Pak Tono mengadaptasi model ini ke konteks lokal. Pantai menjadi laboratorium. Nelayan menjadi narasumber. Teknologi digital menjadi jembatan masa depan. Ia tahu, jika hanya memberi teori, muridnya akan lupa. Tapi jika memberi pengalaman, refleksi, dan kesempatan mencipta, murid akan mengingat seumur hidup.
Pantai sebagai Kelas, Nelayan sebagai Guru
Suatu pagi, siswa kelas IX berjalan beriringan menuju pantai. Mereka membawa buku catatan, beberapa dengan HP sederhana di tangan.
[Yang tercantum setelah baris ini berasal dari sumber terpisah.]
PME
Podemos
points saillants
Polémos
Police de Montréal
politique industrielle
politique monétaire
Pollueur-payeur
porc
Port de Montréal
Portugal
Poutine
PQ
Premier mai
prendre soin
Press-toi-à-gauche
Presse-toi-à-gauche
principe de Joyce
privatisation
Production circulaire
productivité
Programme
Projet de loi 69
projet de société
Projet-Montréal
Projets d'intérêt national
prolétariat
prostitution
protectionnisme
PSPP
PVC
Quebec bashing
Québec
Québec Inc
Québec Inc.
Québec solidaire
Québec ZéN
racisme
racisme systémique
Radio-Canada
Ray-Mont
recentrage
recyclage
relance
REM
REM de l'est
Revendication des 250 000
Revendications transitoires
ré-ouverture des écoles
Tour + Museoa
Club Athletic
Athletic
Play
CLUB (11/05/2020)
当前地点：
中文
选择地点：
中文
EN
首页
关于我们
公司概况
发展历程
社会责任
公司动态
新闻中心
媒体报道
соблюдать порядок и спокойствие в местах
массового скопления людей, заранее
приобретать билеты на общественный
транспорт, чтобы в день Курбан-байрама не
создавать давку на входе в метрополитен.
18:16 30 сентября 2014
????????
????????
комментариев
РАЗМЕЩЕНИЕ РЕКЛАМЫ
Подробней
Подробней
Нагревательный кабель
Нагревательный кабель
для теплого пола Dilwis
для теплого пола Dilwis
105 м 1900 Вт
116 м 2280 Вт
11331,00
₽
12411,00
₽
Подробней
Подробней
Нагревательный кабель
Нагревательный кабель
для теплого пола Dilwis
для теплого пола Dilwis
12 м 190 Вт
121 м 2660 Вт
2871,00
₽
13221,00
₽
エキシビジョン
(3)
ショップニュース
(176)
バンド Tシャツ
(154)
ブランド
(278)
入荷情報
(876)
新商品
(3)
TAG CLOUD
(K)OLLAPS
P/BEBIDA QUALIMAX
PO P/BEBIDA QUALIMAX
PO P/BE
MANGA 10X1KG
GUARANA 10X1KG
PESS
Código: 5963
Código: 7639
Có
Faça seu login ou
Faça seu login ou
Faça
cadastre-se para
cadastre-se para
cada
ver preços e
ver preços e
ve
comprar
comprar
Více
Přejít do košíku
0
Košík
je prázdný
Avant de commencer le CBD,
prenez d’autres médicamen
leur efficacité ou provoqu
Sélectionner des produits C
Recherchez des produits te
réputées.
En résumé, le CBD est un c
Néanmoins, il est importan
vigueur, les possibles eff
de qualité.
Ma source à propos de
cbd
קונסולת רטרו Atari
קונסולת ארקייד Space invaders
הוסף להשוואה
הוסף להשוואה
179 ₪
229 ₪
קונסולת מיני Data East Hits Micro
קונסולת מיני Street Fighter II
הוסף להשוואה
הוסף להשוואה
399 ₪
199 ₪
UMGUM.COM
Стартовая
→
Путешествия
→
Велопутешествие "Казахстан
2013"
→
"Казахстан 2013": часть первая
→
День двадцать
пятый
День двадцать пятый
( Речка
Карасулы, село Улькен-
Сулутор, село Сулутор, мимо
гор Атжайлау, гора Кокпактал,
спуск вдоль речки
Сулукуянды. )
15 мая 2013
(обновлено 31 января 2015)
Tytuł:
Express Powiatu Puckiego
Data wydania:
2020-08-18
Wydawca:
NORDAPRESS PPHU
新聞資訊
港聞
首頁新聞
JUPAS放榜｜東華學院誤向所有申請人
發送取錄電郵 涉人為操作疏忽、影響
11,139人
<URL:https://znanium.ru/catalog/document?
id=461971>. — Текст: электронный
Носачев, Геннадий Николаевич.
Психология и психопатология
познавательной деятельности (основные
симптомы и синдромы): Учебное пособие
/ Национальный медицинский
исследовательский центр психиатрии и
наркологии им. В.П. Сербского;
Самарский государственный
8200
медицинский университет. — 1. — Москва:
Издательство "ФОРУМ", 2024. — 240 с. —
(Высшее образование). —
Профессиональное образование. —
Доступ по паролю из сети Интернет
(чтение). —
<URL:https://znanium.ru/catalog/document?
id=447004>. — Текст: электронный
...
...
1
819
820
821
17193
Guru membagi peran: ada yang menjadi pengamat, pewawancara, pendokumentasi, dan pencatat.
Anak-anak mengamati kondisi pantai. Ada sampah plastik berserakan, ada ombak yang meninggalkan garis abrasi di pasir, ada perahu nelayan yang baru bersandar.
Mereka mewawancarai nelayan:
- Mengapa hasil tangkapan semakin berkurang?
- Apa dampak sampah plastik terhadap jaring dan ikan?
- Bagaimana mereka melihat masa depan anak-anak di pesisir?
Jawaban nelayan sederhana, tetapi penuh makna. “Kalau pantai kotor, ikan juga lari. Kalau abrasi makin parah, rumah kami bisa habis.” Siswa mencatat dengan serius. Bagi mereka, nelayan bukan hanya orang tua atau tetangga, tetapi juga guru kehidupan.
Refleksi di Kelas: Dari Pengalaman ke Pemahaman
Kembali ke sekolah, mereka berdiskusi dalam kelompok. Guru memfasilitasi dengan Mentimeter. Setiap kelompok menuliskan masalah utama yang mereka lihat: sampah plastik, abrasi, dan ekonomi keluarga nelayan.
Pertanyaan muncul:
- “Bagaimana teori pembangunan berkelanjutan menjelaskan ini?”
- “Apa kaitan abrasi dengan perubahan iklim?”
- “Bagaimana teknologi bisa membantu?”